Dear all,
I am running into a strange problem while running second-level GLM (using SPM12) of multi-session fMRI from first-level. I am getting the following error –
Error using betainc
X must be in the interval [0,1].
Error in spm_Tcdf (line 109)
F(Q) = xQxPos -(xQxPos*2-1).*0.5.*betainc(v(Qv)./(v(Qv)+x(Qx).^2),v(Qv)/2,1/2);
Error in spm_ECdensity (line 38)
EC(1,:) = 1 - spm_Tcdf(t,v);
Error in spm_P_RF (line 63)
EC = spm_ECdensity(STAT,Z,df);
Error in spm_uc_RF (line 37)
[P, P, p] = spm_P_RF(1,0,u,df,STAT,R,n);
Error in spm_uc (line 31)
u = spm_uc_RF(a,df,STAT,R,n);
Error in spm_getSPM (line 790)
uu = spm_uc(0.05,df,STAT,R,n,S);
Error in spm_results_ui (line 261)
[SPM,xSPM] = spm_getSPM;
Error while evaluating UIControl Callback.
This error pops up for both script and GUI.
I have attached the deisgn_matrix image below…

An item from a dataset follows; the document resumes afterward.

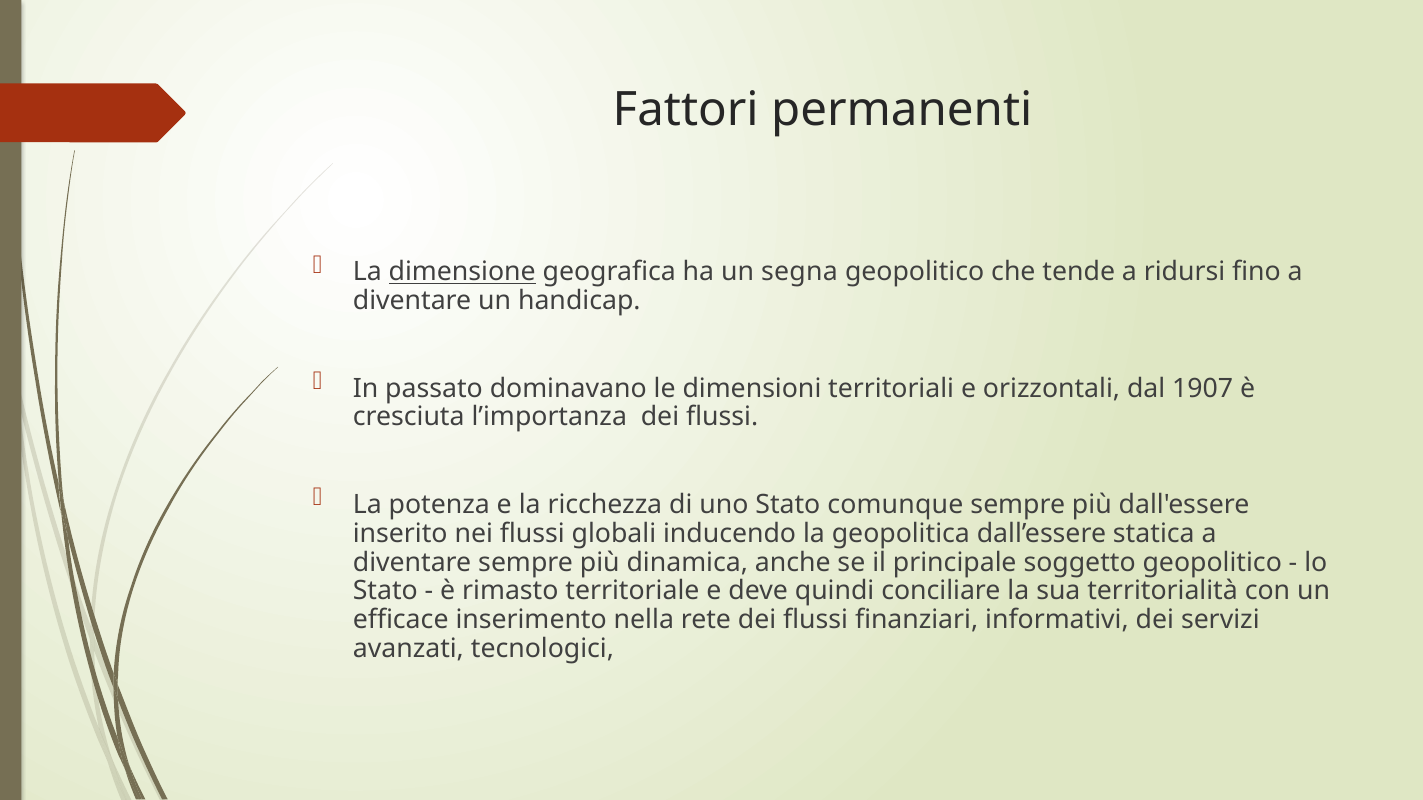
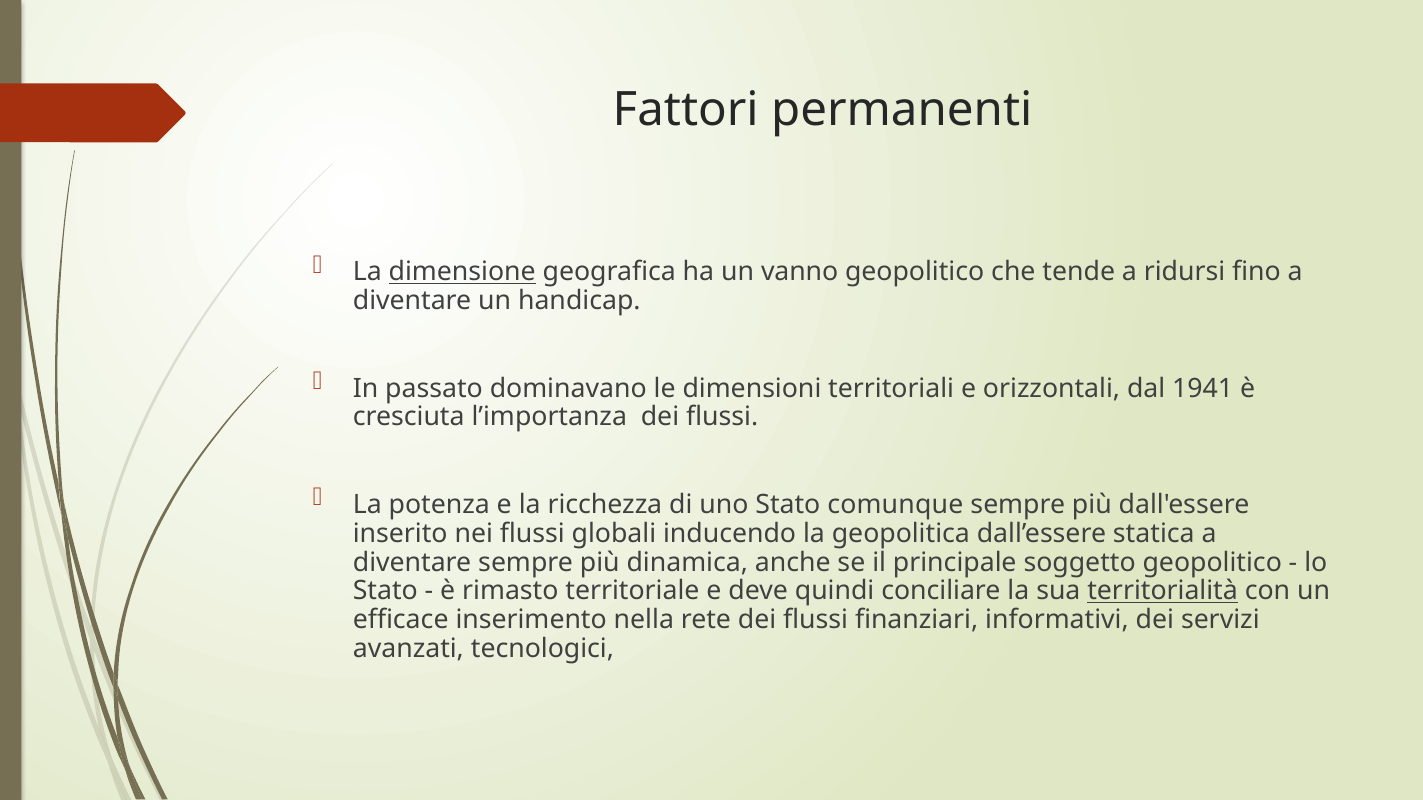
segna: segna -> vanno
1907: 1907 -> 1941
territorialità underline: none -> present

I have no issues in computing the contrasts in the first-level. I am attaching the snippet of the script I used to compute the first-level contrast…
%---------------------
% 4. Compute contrasts
%---------------------
% Double check which regressors are in which columns
cd(model_path);
load('SPM.mat');
colnames = SPM.xX.name';
disp('Design matrix columns are:')
disp(colnames)
% Read in the contrast table
c_path = 'E:\Simba\Contrast_table_GLM_pmod4.xlsx'
t = readtable(c_path);
cnames = t.Var1; % contrast names
cvecs = table2array(t(:,2:end)); % contrast matrix
ncon = numel(cnames); % number of contrasts
% Create a batch
matlabbatch = {};
matlabbatch{1}.spm.stats.con.spmmat= {spmMatPath};
for j = 1:ncon
matlabbatch{1}.spm.stats.con.consess{j}.tcon.name = cnames{j};
matlabbatch{1}.spm.stats.con.consess{j}.tcon.weights = cvecs(j,:);
matlabbatch{1}.spm.stats.con.consess{j}.tcon.sessrep = 'none';
end
% Loop over contrasts
matlabbatch{1}.spm.stats.con.delete = 0;
matlabbatch{1}.spm.stats.con.spmmat = {spmMatPath};
The same second-level script works perfectly for single-session contrasts…
Any help would be hugely appreciated…
Thank you…
EDIT : This is solved! It was due to SPM not being able to compute the t statistic due to low sample size at the 2nd level.